Consequently rival midfield teams eyes the VF-18 warily. Many pointed remarks about the similarities between the Haas and Ferrari were made, but the fact of the matter is the team’s cars comply fully with the regulations. However the debate over B-teams isn’t going away.
But with such a competitive package, the team knows it should have done better in 2018. “We had the performance in the car to probably finish fourth in the championship but we haven’t been able to really capitalise enough,” admitted the team’s leading scorer Kevin Magnussen.
“We’re a very new team and I think we are punching above our weight a little bit with a car that’s a little bit too good for the experience we have.” This was certainly true at the first race of the season, where the team missed out on a significant haul of points due to a double blunder in the pits which saw both VF-18s sent back onto the track with loose wheels. Until then the two cars had been running comfortably in no man’s land between the midfield and the frontrunners.
“I think fourth place was lost in Australia more than anything else,” said team principal Guenther Steiner. “22 points, plus the points which Renault scored, we would be still fourth now.”
Haas team stats 2018
|Best race result (number)||4 (1)|
|Best grid position (number)||5 (6)|
|Non-classifications (technical/other)||9 (3/6)|
|Laps completed (% of total)||2,246 (88.7%)|
|Laps led (% of total)||0 (0%)|
|Championship position (2017)||6 (8)|
|Championship points (2017)||93 (47)|
|Pit stop performance ranking||8|
However many other chances to make the different between themselves and fourth-place finishers Renault were also squandered.
Romain Grosjean had a conspicuously poor start to the year, which at times recalled his dark days of late 2012. He crashed behind the Safety Car in Baku and caused a first lap collision in Spain, but in Austria he led the team to their best result to date, with fourth and fifth places.
That wasn’t the end of Grosjean’s travails, however. He collided with Magnussen at Silverstone, then went out in a crash with Carlos Sainz Jnr, and was in trouble again in Singapore and Austin. That left him dangerously close to facing a race ban having collected 10 penalty points at one stage. Nonetheless the team kept the faith in the driver who has started every one of their races.
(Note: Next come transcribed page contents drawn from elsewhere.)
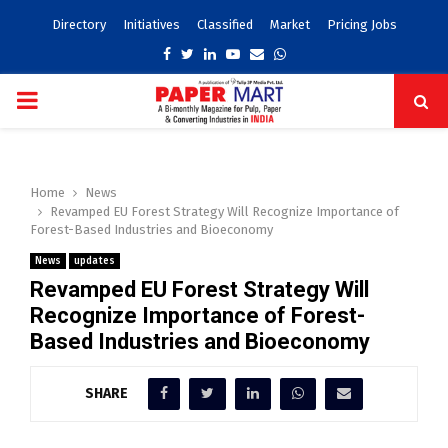
Directory
Initiatives
Classified
Market
Pricing Jobs
Facebook
Twitter
Linkedin
Youtube
Email
Whatsapp
PRIMARY
MENU
Home
News
Revamped EU Forest Strategy Will Recognize Importance of
Forest-Based Industries and Bioeconomy
News
updates
Revamped EU Forest Strategy Will
Recognize Importance of Forest-
Based Industries and Bioeconomy
SHARE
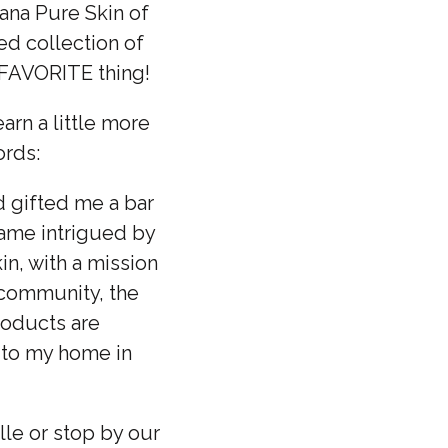
ana Pure Skin of
ed collection of
r FAVORITE thing!
rn a little more
ords:
d gifted me a bar
came intrigued by
n, with a mission
 community, the
roducts are
t to my home in
le or stop by our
Both drivers lost points due to errors on the team points which led to disqualifications. Grosjean was stripped of sixth place in Italy when the team chanced running a floor which had already been rendered illegal by a new technical directive. Haas claimed they hadn’t had time to update their floor, an explanation which pointed again to their limited development resources – as did their decision to skip the mid-season test at the Hungaroring.
Magnussen lost a potential eighth at the team’s home race by using too much fuel – a situation the team was clearly aware of during the race yet failed to adequately manage.
While the team should have made more of its 2018 campaign, it ended the season in strong shape having improved its championship position, secured significant extra income and made an early start on its preparations for 2019.
“We stuck to our plan,” Steiner explained when asked about their 2019 development. “We didn’t change anything.”
“I think this year the car was pretty good all the time so we weren’t panicking to put something on to do more than we planned at the beginning of the year. So I’m quite relaxed about that one.”